A number of other comments came up, which I think merit repeating, but which I wouldn’t say were themes, per se:
- There are people who join professional associations for help getting jobs – networking, getting better known in the field.
- Some people really do value the continuing education that our associations provide. Daniel Cornwall wrote, “I want ALA to find ways to change their revenue streams so that they can offer free or really low cost ($25 or $50 per course) training to members. Or maybe offer discounted blocks of training to members. Nonmembers could take training at higher rates. I personally could accept higher dues if I could get more training opportunities out of it.” (I actually disagree very strongly, but then, the professional development I most need isn’t going to come from libraryland. Overall, this might be a good approach.)
- Several people appreciate the awards that our associations give out, not just externally (though definitely that), but also internally to the profession.
- Scholarships and grants are also appreciated.
- Listservs are appreciated. (Shudder. I mean, love. But also shudder.)
There was a really good piece of advice about prorating dues, aimed mostly at state associations: If you don’t do your dues on a rolling schedule, then it may seem very important to your members to be able to join at a specific time (in AkLA’s case, October). If they join late, they may feel they aren’t getting their money’s worth for the year. So, if they end up busy or strapped for cash when renewals happen, they are far less likely to pay dues. Rolling deadlines for the win.

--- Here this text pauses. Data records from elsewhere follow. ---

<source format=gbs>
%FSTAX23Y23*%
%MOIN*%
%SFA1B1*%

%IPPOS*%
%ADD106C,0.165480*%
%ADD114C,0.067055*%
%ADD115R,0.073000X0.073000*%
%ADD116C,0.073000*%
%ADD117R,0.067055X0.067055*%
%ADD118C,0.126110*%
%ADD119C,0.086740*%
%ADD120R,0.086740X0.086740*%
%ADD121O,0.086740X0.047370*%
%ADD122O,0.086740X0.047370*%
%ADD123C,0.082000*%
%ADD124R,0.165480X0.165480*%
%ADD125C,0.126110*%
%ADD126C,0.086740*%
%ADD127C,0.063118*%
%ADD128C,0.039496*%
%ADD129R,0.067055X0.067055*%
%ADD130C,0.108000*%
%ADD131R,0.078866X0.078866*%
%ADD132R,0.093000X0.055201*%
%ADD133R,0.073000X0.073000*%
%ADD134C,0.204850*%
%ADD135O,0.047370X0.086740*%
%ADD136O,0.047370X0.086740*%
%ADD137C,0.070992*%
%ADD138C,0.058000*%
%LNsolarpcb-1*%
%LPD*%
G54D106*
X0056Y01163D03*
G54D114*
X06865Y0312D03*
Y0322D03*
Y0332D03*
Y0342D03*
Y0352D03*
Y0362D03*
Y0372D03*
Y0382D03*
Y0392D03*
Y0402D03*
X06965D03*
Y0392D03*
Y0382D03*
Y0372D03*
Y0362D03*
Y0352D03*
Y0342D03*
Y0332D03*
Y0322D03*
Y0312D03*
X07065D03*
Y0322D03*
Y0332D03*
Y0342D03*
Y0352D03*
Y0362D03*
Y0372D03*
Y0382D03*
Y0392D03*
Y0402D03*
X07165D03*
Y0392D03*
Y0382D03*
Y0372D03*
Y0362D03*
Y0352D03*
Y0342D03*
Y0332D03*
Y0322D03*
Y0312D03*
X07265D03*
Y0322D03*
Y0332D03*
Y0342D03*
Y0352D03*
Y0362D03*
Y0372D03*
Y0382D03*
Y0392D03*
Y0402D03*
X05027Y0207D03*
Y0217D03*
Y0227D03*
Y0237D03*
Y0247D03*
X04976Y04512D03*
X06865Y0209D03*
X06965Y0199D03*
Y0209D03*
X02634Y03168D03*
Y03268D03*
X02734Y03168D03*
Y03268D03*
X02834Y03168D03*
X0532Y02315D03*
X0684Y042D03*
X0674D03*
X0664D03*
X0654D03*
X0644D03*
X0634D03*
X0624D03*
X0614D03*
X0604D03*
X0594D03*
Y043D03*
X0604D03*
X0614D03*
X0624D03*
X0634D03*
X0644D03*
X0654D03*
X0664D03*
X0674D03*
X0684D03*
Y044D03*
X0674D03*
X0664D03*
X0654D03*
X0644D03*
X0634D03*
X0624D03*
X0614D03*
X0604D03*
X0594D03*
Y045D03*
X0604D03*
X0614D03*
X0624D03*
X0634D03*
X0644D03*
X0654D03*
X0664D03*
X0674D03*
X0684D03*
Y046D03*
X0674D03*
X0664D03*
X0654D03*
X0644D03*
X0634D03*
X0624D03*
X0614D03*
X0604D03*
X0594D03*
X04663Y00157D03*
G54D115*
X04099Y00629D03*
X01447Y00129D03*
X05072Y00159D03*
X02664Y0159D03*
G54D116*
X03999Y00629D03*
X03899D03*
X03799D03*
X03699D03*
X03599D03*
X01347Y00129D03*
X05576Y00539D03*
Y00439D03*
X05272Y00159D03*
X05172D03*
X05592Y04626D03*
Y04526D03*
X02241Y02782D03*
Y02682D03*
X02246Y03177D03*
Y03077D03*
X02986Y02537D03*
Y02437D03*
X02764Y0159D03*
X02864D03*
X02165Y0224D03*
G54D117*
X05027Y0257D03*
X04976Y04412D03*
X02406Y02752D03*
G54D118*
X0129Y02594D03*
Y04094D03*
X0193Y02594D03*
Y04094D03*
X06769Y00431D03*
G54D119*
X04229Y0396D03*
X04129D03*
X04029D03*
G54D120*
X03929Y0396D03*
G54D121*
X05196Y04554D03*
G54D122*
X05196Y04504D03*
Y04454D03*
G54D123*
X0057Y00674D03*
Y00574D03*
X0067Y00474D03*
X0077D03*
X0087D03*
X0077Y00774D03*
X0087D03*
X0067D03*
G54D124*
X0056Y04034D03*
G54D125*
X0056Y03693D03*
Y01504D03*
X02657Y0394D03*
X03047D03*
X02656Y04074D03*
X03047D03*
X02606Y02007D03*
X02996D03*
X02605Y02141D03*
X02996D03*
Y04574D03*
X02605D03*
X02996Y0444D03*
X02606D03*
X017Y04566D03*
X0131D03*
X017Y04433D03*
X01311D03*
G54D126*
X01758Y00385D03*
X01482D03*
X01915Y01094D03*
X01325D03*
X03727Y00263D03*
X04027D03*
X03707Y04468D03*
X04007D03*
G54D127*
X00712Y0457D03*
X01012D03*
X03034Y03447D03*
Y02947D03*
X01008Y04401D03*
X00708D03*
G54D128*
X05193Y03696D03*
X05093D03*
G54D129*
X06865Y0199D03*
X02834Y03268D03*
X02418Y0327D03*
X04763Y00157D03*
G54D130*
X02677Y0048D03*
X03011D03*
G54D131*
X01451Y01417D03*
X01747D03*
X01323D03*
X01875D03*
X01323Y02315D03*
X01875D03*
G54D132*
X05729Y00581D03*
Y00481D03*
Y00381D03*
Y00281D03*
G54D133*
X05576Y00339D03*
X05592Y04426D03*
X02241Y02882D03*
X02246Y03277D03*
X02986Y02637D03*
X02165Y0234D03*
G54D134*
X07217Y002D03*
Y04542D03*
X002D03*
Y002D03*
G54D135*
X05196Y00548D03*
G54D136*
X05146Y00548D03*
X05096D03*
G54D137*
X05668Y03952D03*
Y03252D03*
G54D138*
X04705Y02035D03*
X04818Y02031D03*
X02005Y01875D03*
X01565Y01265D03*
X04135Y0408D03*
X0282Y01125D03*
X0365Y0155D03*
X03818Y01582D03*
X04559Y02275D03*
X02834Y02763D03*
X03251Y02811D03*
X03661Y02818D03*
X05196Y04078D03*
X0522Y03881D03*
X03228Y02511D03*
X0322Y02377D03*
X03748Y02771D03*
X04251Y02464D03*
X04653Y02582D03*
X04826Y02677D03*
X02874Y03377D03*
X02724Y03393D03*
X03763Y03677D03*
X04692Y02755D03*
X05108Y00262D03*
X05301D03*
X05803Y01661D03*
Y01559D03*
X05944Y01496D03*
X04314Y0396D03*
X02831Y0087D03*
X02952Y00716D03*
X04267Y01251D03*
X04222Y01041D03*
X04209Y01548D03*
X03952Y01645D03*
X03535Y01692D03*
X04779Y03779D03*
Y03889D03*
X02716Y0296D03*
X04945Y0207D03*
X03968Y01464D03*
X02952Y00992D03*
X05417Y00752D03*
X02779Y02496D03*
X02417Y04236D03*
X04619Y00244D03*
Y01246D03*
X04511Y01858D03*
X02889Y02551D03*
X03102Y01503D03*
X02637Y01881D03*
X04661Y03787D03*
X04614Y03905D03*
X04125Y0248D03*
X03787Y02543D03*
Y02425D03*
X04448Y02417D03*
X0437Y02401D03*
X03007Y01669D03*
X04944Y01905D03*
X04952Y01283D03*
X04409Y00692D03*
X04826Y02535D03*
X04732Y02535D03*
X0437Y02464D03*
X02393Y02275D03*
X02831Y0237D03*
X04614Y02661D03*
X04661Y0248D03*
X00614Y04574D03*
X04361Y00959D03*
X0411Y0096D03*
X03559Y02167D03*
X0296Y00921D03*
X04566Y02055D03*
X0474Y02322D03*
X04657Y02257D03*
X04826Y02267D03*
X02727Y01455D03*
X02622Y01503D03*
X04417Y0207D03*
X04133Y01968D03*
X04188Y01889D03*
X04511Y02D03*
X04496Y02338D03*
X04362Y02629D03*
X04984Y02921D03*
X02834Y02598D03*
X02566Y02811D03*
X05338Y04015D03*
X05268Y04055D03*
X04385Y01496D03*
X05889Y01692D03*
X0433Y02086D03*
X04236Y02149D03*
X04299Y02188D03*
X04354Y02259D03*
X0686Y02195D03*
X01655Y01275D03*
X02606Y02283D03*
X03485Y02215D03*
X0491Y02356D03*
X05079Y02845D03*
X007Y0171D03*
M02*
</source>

I would add to that: ALA got a few extra months’ worth of cash out of me by printing my “continuous years” on my membership card. I wouldn’t have cared, except the card came, and I found it absolutely unbearable that my paying a bit late one year took my count back down to one. So I got them to fix it (and, obviously, in return, my payment became a few months retroactive, so they could bill me sooner for the following year). So, there’s something in that, perhaps.

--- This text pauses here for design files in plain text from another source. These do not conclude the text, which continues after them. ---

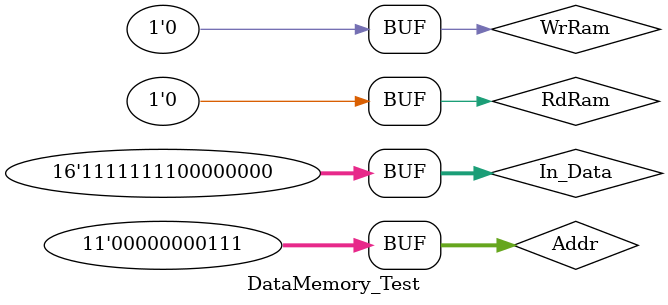
<source format=v>
`timescale 1ns / 1ps


module DataMemory_Test;

	// Inputs
	reg RdRam;
	reg WrRam;
	reg [10:0] Addr;
	reg [15:0] In_Data;

	// Outputs
	wire [15:0] Out_Data;

	// Instantiate the Unit Under Test (UUT)
	Data_Memory uut (
		.RdRam(RdRam), 
		.WrRam(WrRam), 
		.Addr(Addr), 
		.In_Data(In_Data), 
		.Out_Data(Out_Data)
	);

	initial begin
		// Initialize Inputs
		RdRam = 0;
		WrRam = 0;
		Addr = 0;
		In_Data = 0;

		// Wait 100 ns for global reset to finish
		#10;
        
		// Add stimulus here
		Addr = 'b11111111111;
		RdRam = 1;
		#300;
		RdRam = 0;
		
		In_Data = 'b1111111100000000;
		Addr = 'b00000000111;
		WrRam = 1;
		#300;
		WrRam = 0;
	end
      
endmodule


</source>
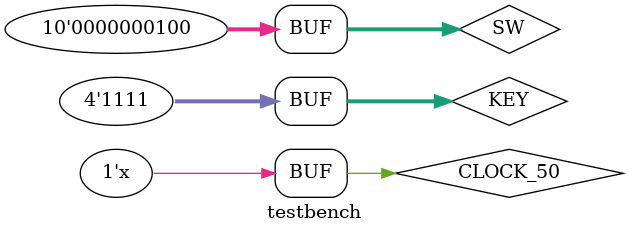
<source format=v>
`timescale 1ns / 1ps

module testbench ( );

	parameter CLOCK_PERIOD = 20;

    reg CLOCK_50;	
	reg [9:0] SW;
	reg [3:0] KEY;
	wire [9:0] LEDR;
    wire [6:0] HEX3, HEX2, HEX1, HEX0;
	wire [7:0] VGA_R;
	wire [7:0] VGA_G;
	wire [7:0] VGA_B;
	wire VGA_HS;
	wire VGA_VS;
	wire VGA_BLANK_N;
	wire VGA_SYNC_N;
	wire VGA_CLK;	

	initial begin
        CLOCK_50 <= 1'b0;
	end // initial
	always @ (*)
	begin : Clock_Generator
		#((CLOCK_PERIOD) / 2) CLOCK_50 <= ~CLOCK_50;
	end
	
	initial begin
        KEY <= 4'b0;
        #20 KEY[0] <= 1'b1; // reset
	end // initial

	initial begin
        KEY[1] <= 1'b1; KEY[2] <= 1'b1; KEY[3] <= 1'b1; SW <= 8'b100;
        #20 KEY[1] <= 1'b0; // press
        #20 KEY[1] <= 1'b1;
        #20 KEY[2] <= 1'b0;
        #20 KEY[2] <= 1'b1;
        #20 KEY[3] <= 1'b0;
        #20 KEY[3] <= 1'b1; // plot red pixl at (4,4)
	end // initial

	vga_demo U1 (CLOCK_50, SW, KEY, LEDR, VGA_R, VGA_G, VGA_B,
				VGA_HS, VGA_VS, VGA_BLANK_N, VGA_SYNC_N, VGA_CLK);

endmodule

</source>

One other observation: if ALA ever lets people join roundtables or sub-associations, without joining big-ALA, its members will be thrilled, and big-ALA will be hosed. Speaking as someone fairly engaged with ALA right now, there were three years (out of my total of six, continuous :)) when I paid my ALA membership extremely grudgingly, solely for the right to join a $10 roundtable, and there were several comments along the same lines, pointing at other groups (GODORT and GLBTRT). Allowing sub-association/roundtable membership without ALA membership would be such a welcome change, among the library community—and would probably help the sub-associations tremendously—but I think it would be really, really hard on big-ALA’s finances. I don’t want to come down as a voice against this—see me repeating the “welcome” and “helping sub-associations” piece, here?—but I can understand why they don’t allow it.
I think perhaps allowing people to “twofer” their ALA-sub-associations and their state associations might be worth looking into, though — ACRL has some state-level deals, as I understand it. (And I think Alaska’s already looking into that.)

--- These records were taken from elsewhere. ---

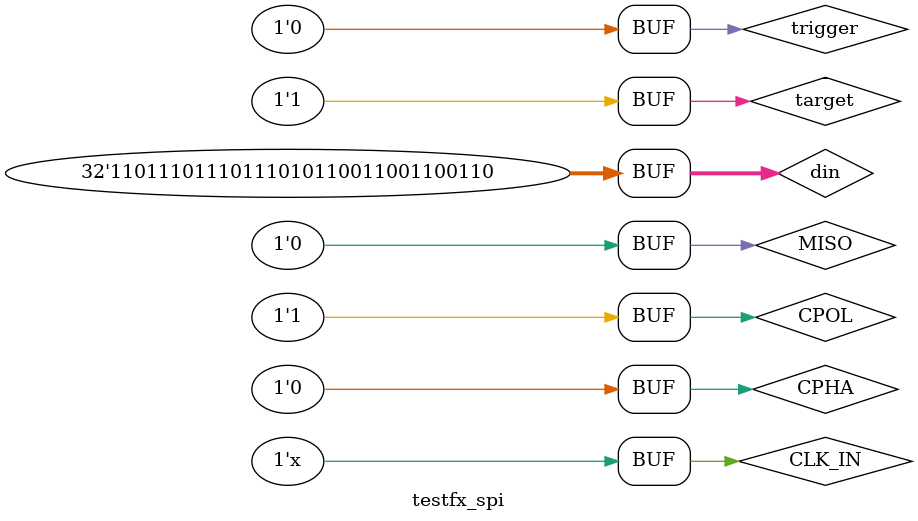
<source format=v>
`timescale 1ns / 1ps


module testfx_spi;

	// Inputs
	reg MISO;
	reg CLK_IN;
	reg [31:0] din;
	reg trigger;
	reg [0:0] target;
	reg CPOL;
	reg CPHA;

	// Outputs
	wire MOSI;
	wire SPI_CLK;
	wire [0:0] SPI_SS;
	wire [31:0] dout;
	wire valid;

	// Instantiate the Unit Under Test (UUT)
	spi_master_4byte uut (
		.MISO(MISO), 
		.MOSI(MOSI), 
		.SPI_CLK(SPI_CLK), 
		.SPI_SS(SPI_SS), 
		.CLK_IN(CLK_IN), 
		.din(din), 
		.dout(dout), 
		.trigger(trigger), 
		.target(target), 
		.valid(valid), 
		.CPOL(CPOL), 
		.CPHA(CPHA)
	);

	initial begin
		// Initialize Inputs
		MISO = 0;
		CLK_IN = 0;
		din = 0;
		trigger = 0;
		target = 0;
		CPOL = 0;
		CPHA = 0;

		// Wait 100 ns for global reset to finish
		#1000;
      
		din = 32'haaaa3333;
		target = 1;
		trigger = 1;
		
		#10;
		trigger = 0;
		
		#1000;
		
		CPHA = 1;
		din = 32'hbbbb4444;
		trigger = 1;
		
		#10;
		trigger = 0;
		
		#1000;
		CPOL = 1;
		din = 32'hcccc5555;
		trigger = 1;
		
		#10;
		trigger = 0;
		
		#1000;
		
		CPHA = 0;
		din = 32'hdddd6666;
		trigger = 1;
		
		#10;
		trigger = 0;
		// Add stimulus here

	end
	
	always #5 CLK_IN = ~CLK_IN;
      
endmodule


</source>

I was talking all of this over with my department head (who is not into social media and does not read my blog), and he raised a great point about association dues: he seems them as a donation. But not all that many of us do. I’m not sure what to do with that, other than reiterating the suggestion to decrease dues, to help foster that feeling. I’m not sure why I demand something from an organization that I put $100+ into, but I don’t at $50 or less. (I’m not sure those are hard numbers, either. I don’t know where my own pain point sits, exactly.) I’m not sure if there’s a magic number that covers most people, either. But I think it’s worth looking at! And maybe some more marketing around “the things the association does for the profession” wouldn’t hurt, either, to help stir the charitable impulses of potential members.
At this point, it feels like I should do some kind of wrap-up, but what else is there to say? This stuff is hard. There’s no magic answer. Making it easier to get involved will help a lot of people, but others are going to be busy, or focusing on their Twitter presence instead of your association’s committees, or what-have-you. Communicating more will help some people feel more invested, but might annoy others. (I suggest you risk it, though, myself. Transparency for the win!)
I guess my advice to any association is this: find out what it is your members want. When people leave, see if you can get them to tell you why*. When someone joins, try to find out what attracted them, what they want from the association, and what they want to achieve with the association’s help. Ask your long-time members why they’re still members. Ask your fairweather members if there’s anything you can do to win them over more consistently. Be kind to your new members, and give them the reins (or at least part of the reins) early and often—they’re your best shot at lasting more than the next couple of years.
And, seriously, lower your dues. Or at least look at the numbers and see if you can justify lowering your dues.
*Unless you’re representing a section of an association, and it’s clear that the person left the whole association, not just your section, and this is the first time you’ve ever reached out to them. Sorry, guys. I’m never doing that survey. Stop sending it.